→ Exercise a:
Copy out, unchanged, the rows from the line with "state / province: Pasco" through the last line of the rows.

→ Page text:
** START **
- Genre: Sitcom
- Based on: Fizruk by Anton Shchukin
- Starring: Memo Villegas; Natalia Téllez; Diana Carreiro; Norma Angélica; Marimar Vega; Sebastián Zurita; Alejandro Cuétara; Karla Farfán;
- Composer: Amado López
- Country of origin: Mexico
- Original language: Spanish
- No. of seasons: 2
- No. of episodes: 16

Production
- Executive producers: Sergio Agüero; Jaime Dávila; Diana Mejia-Jones; Jaime Muñoz de Baena;
- Editor: J. Martín Téllez Andrade
- Production company: Campanario Entertainment

Original release
- Network: Vix
- Release: 7 June 2024 – 3 July 2025

= Profe infiltrado =

Profe infiltrado is a Mexican television sitcom based on the 2014 Russian television series Fizruk. The series stars Memo Villegas, Natalia Téllez, Diana Carreiro, Norma Angélica, Marimar Vega, Sebastián Zurita and Alejandro Cuétara. It premiered on Vix on 7 June 2024. The second season was released on 3 July 2025.

== Cast ==
=== Main ===
- Memo Villegas as Julián
- Natalia Téllez as Sofía
- Diana Carreiro as Paola
- Norma Angélica as Damaris
- Marimar Vega as Beatriz (season 1)
- Sebastián Zurita as Maldonado
- Alejandro Cuétara as Don Rafael
- Karla Farfán as Citlali (season 2)
** END **
→ Exercise b:
According to the page text, why does the show's release run from 7 June 2024 to 3 July 2025?

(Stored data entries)
** START **
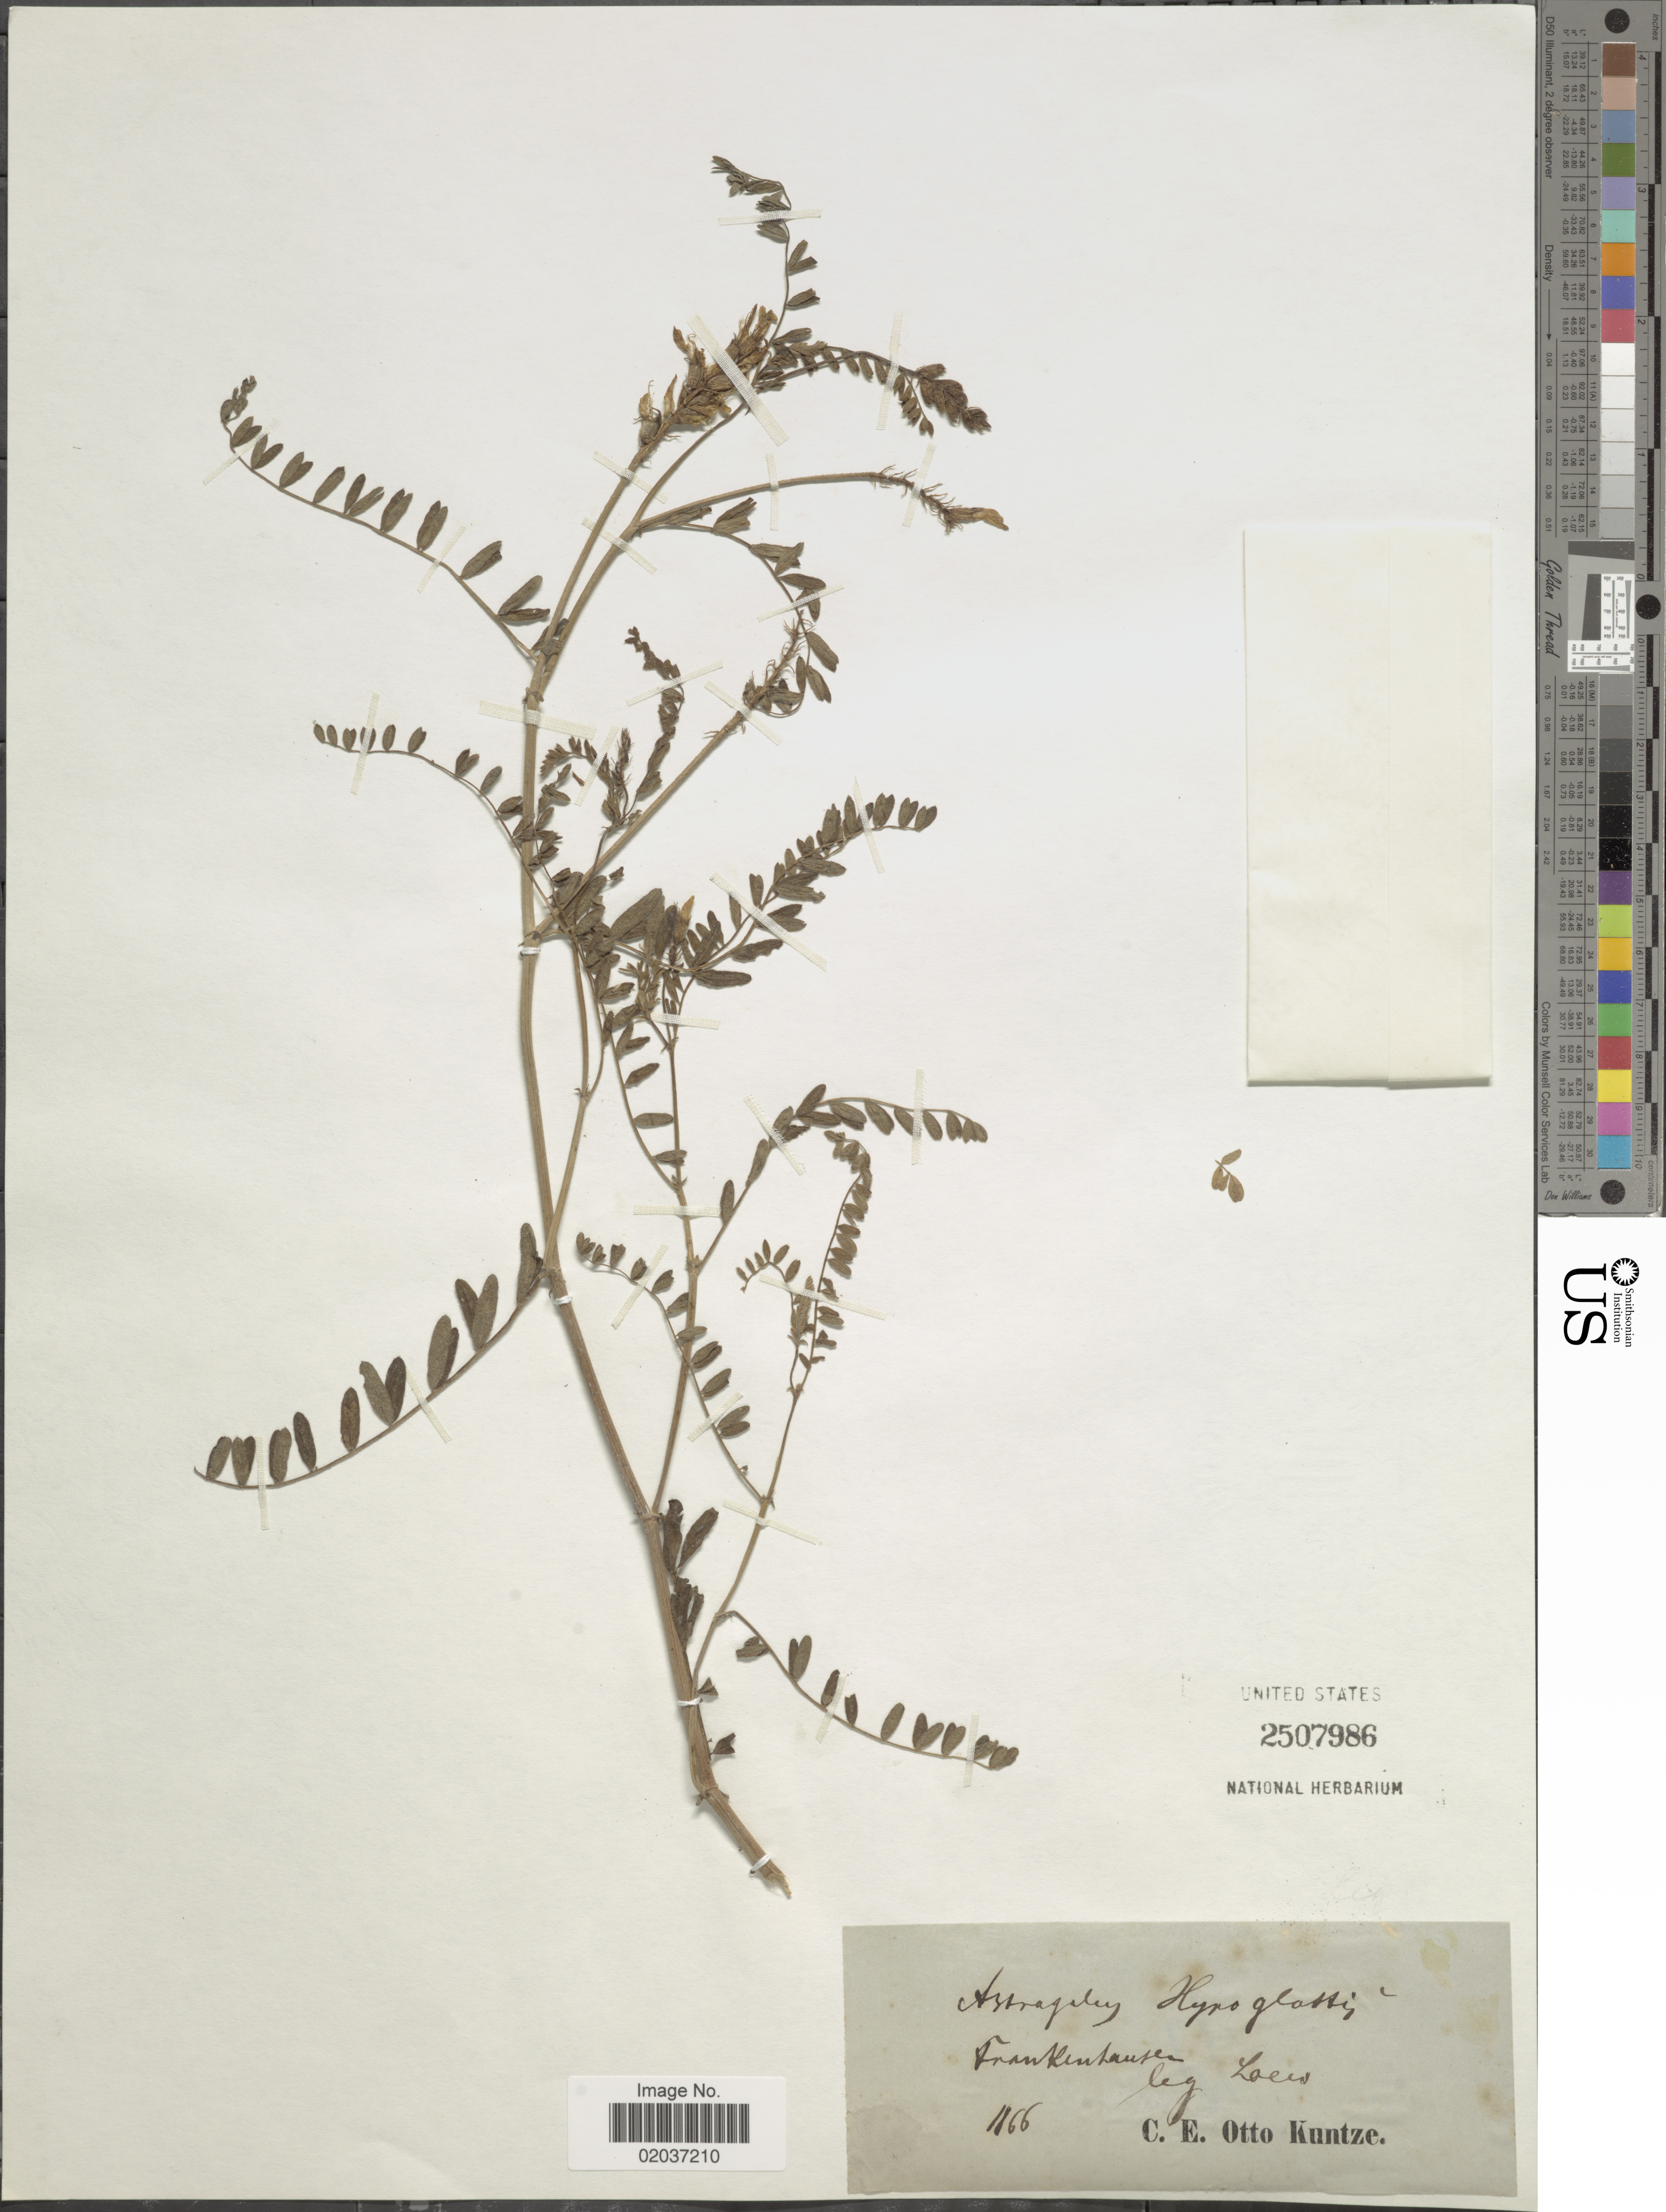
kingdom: Plantae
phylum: Tracheophyta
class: Magnoliopsida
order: Fabales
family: Fabaceae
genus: Astragalus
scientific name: Astragalus hypoglottis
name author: L.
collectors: Loew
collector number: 1166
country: Germany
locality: Frankenhausen [interpreted].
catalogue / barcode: US 2507986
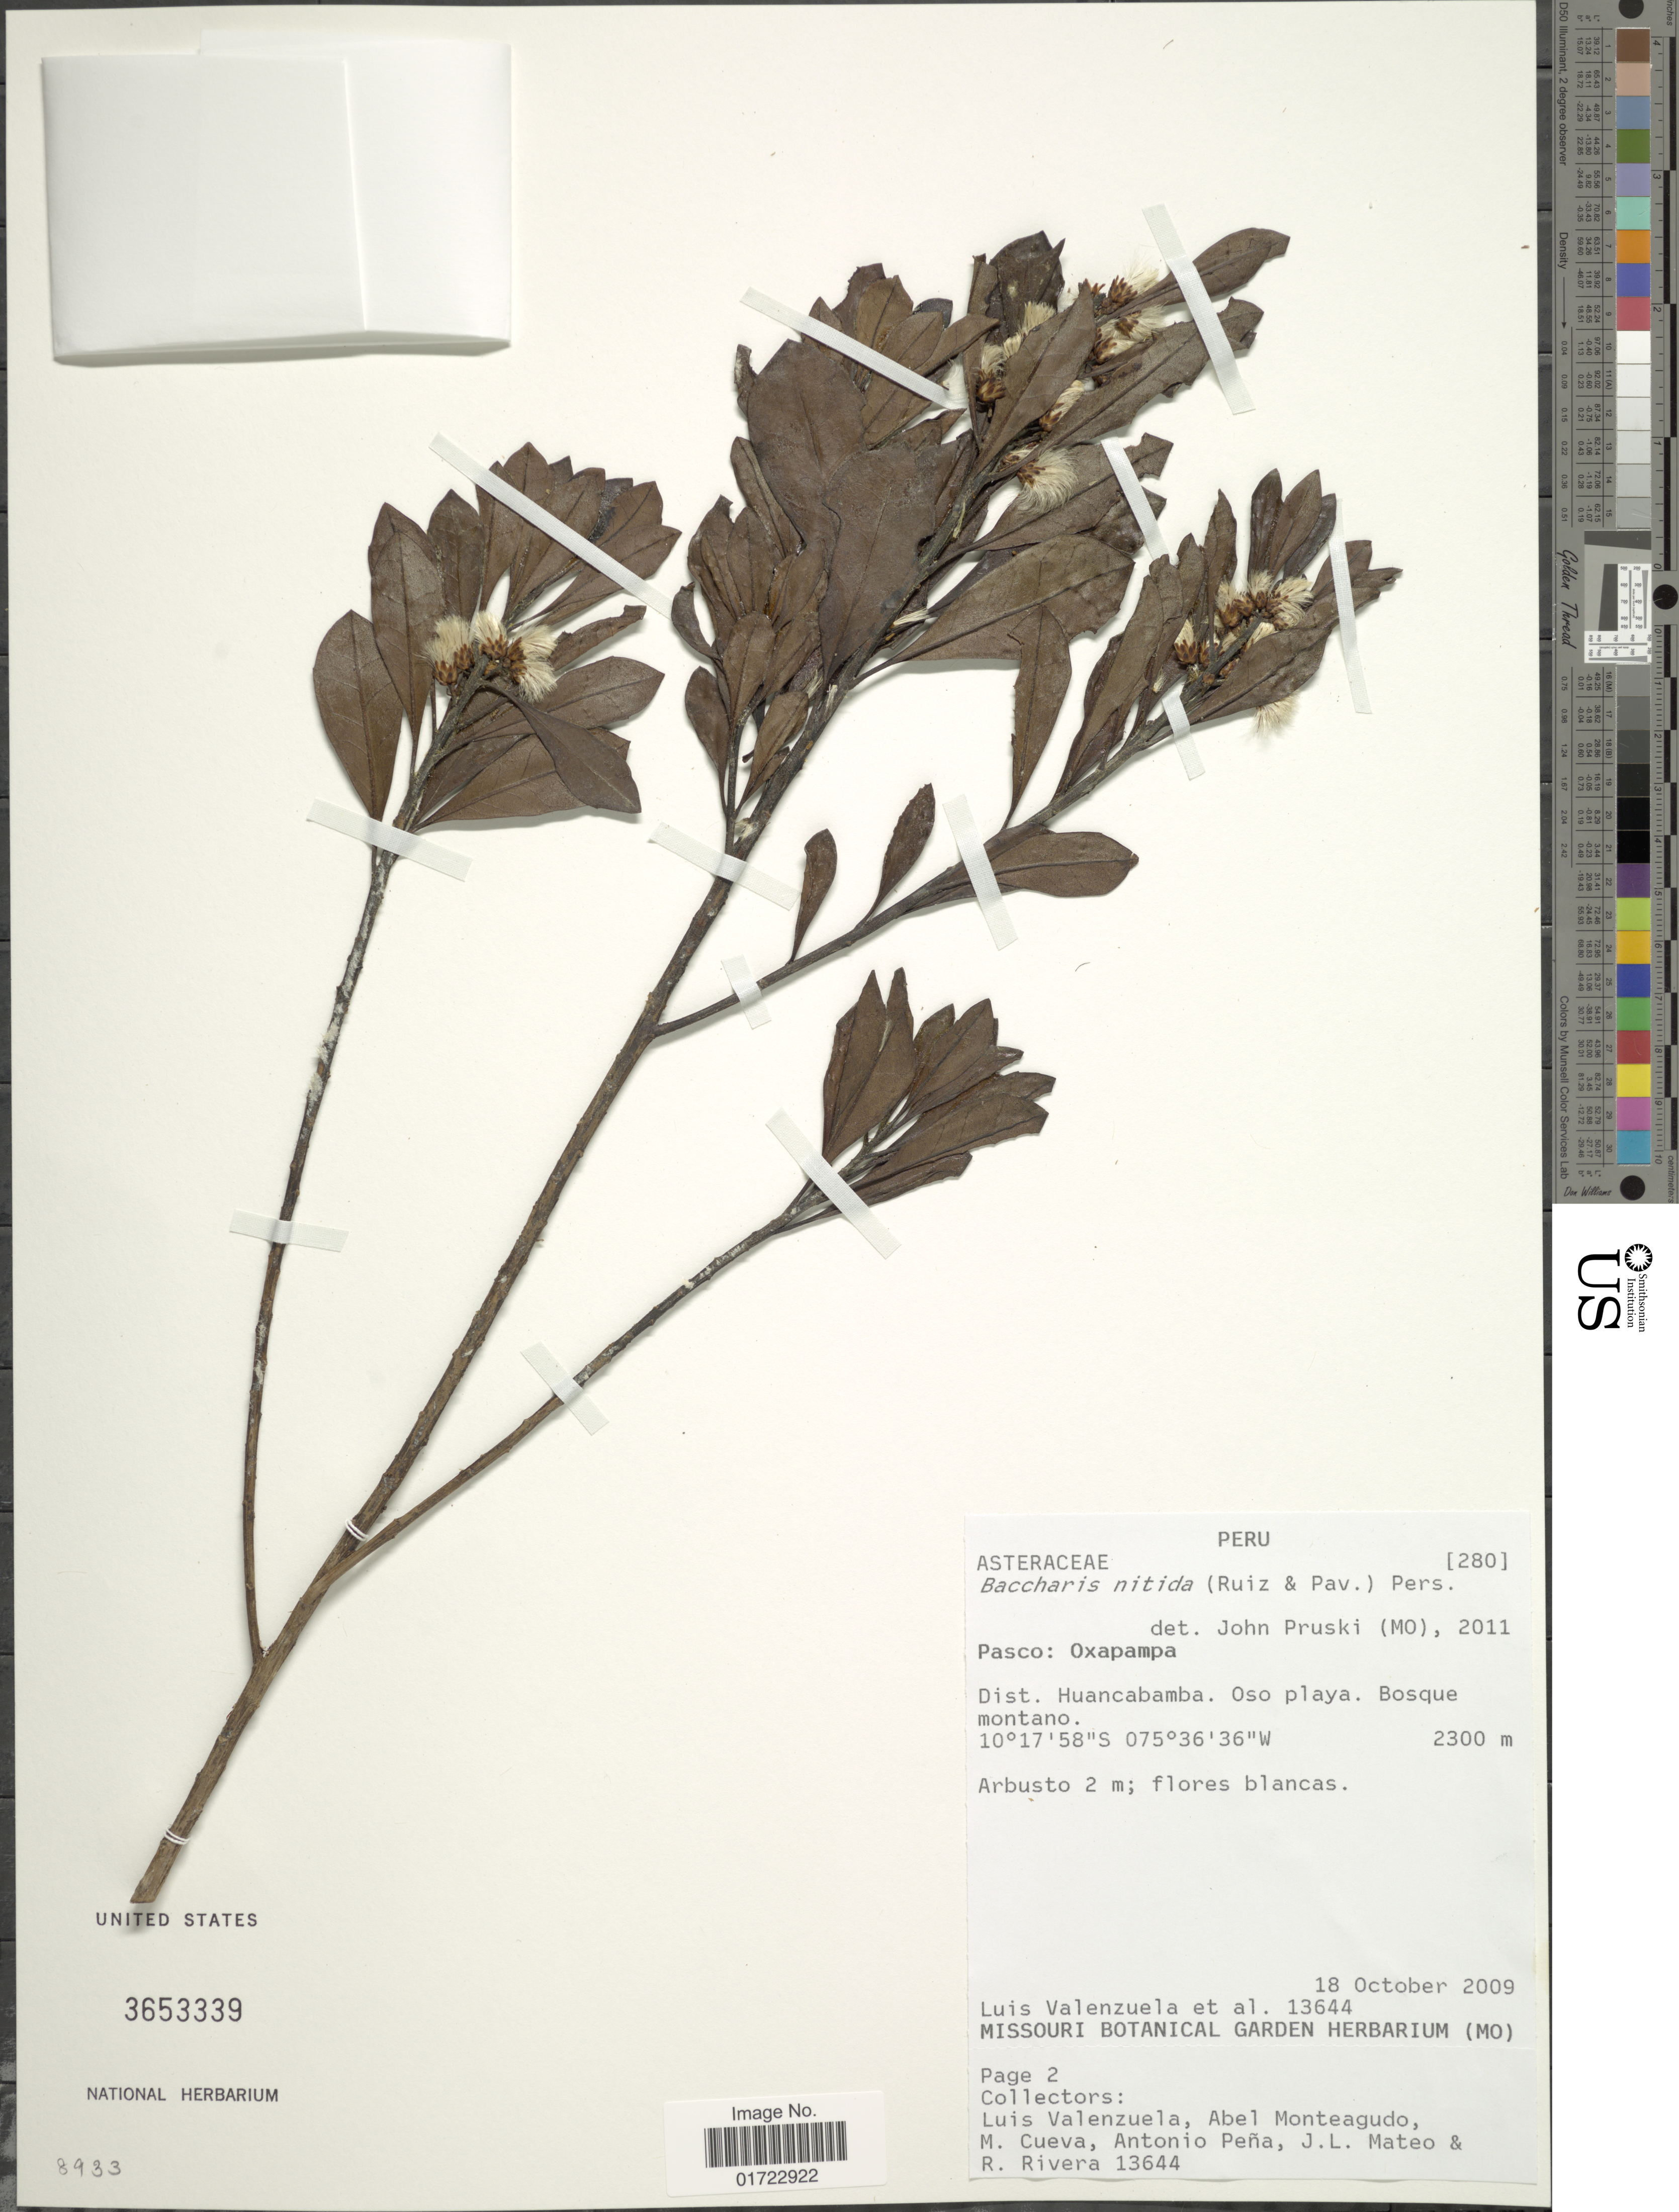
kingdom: Plantae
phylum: Tracheophyta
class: Magnoliopsida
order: Asterales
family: Asteraceae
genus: Baccharis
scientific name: Baccharis nitida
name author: (Ruiz & Pav.) Pers.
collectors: L. Valenzuela, A. Monteagudo, M. Cueva, A. Peña & et al.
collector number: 13644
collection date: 2009-10-18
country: Peru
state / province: Pasco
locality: Oxapampa. Dist. Huancabamba. Oso playa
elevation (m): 2300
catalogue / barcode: US 3653339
** END **
→ Task result a:
state / province: Pasco
locality: Oxapampa. Dist. Huancabamba. Oso playa
elevation (m): 2300
catalogue / barcode: US 3653339

→ Task result b:
The series premiered on Vix on 7 June 2024, and its second season was released on 3 July 2025. The release span therefore runs from the first premiere to the second season's release.